We should have a rating scale for polysemy, from "often confused for another sense" to "no possibility of confusion."

Complaints about usage to dictionaries are usually based on the premise that words can only mean one single thing.

Which is not a thing. https://twitter.com/adicloud/status/1275779214835421185
Words are so often judged and assessed by the company they keep. Nobody mistakes "(computer) mouse" for "(furry) mouse" or "(sitting) stool" for "(excrement) stool)."

But the context can be razor-thin: after all, a "bathroom stool" is almost certainly a thing you stand on.
Modifiers can be tricky, but nobody complains that 'exquisite' can be placed before both 'pain' and 'taste'.

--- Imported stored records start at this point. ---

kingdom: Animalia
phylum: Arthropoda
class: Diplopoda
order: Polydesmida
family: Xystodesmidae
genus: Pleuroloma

And about 'taste': figurative uses don't usually cause problems with concrete uses. "A taste of the dessert" and "Fine taste in clothes" co-exist happily.
But after an encounter with the ambiguous and problematic 'biweekly' or the 'flammable'/'inflammable' conundrum, the knee-jerk reaction of so many people is the same:

"A word can mean ONE THING and ONE THING only!"

At this point, they should be asked to prove it.
Verbs?

Take 'treat,' for example:

"They treated me badly."

"We need to treat that wound immediately."

"Let me treat you to lunch."

We get zero complaints about this one word having one etymology and yet active, unambiguous definitions that are universes apart.